In Managua, the surrounding of the bus dropoff-point was a bit sketchy. I am the only gringo, and I am about to make a very painful mistake. Because so many people have warned me for the ferociousness of Managuans, I want to free myself as quickly as I can from the taxi drivers that storm to the minivan when it arrives.
“Taxi, sir? Ticabus, center, hotel, economico.”
-“No, no, no. Dejame solo.”
“Taxi, you need taxi sir.”
-“No me molestas!”
One of the guys is particularly insisting, and keeps following me. I get angry with him.
-“Quieres que llama a la policia?”
“Tu pasaje por el bus, el bus…”
-“Mira, Usted me esta molestando…”
“El b-u-s…”
-“O… perdon, mil veces perdon senor, dicculple, aqui tiene quarenta Córdobas.”
I’ve forgotten that I still have to pay my bus. It was so painful. I make up for my mistakes, repeating my sincere regrets and asking for the long distance-bus terminal. There are no buses for the day, so I decide to continue to Leon.

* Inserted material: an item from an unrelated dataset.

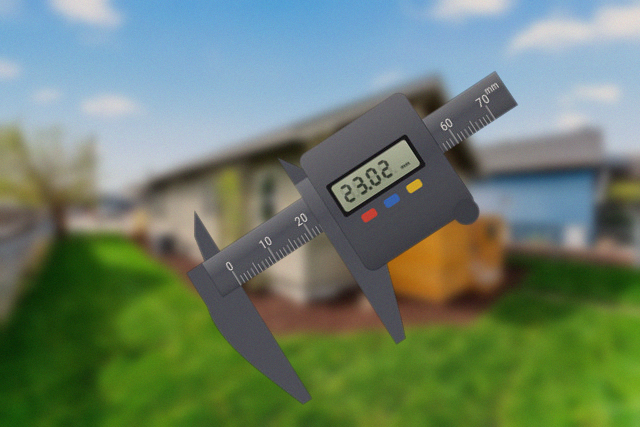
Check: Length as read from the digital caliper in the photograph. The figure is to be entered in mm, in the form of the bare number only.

Another bus takes me, I have my backpack on my lap and talk to a friendly mechanic.
In Leon, the friendly mechanic accompanies me to a hostel called “bigfoot”, the Lonely Planet Hostel of the year 2006, and the first hostel I’ve been in with a free pool in the patio. It is great. The travelers stick together though, and I don’t really feel like any more tourism. I want to get to know the view from within – at 9pm Rolando, the friendly mechanic, shows up at the hostel and we have a few beers together. In the course of a smooth man-to-man conversation, I learn some essential things about the country.
Rolando is 35, married with children, two boys age twelve and eight. He is particularly proud of his youngest sun , astronomy genius. buy laptop computer, guitar. Invites me for a beer, the Tona is the best in the world. Much better than Heineken, we agree upon that. It has been some time he had a night out, I understand. He is really friendly. We speak about girlfriends, traveling, the education of our children, international beer, the economy crisis, Obama’s rhetoric, women. I can see myself sitting there, at that bar in the town of Leon, talking to a new friend over a bottle of cold beer, just being a new guy. I love this kind of conversations.
We walk back to the hostel, or rather, he walks me back because I have lost my sense of orientation even after two beers. You can do volcano boarding here, it’s a unique sport invented by the American who runs the hoste. It means sliding off a steep volcano slope, getting all covered in dust as you make your way down at dazzling speed – but I like my conversations more.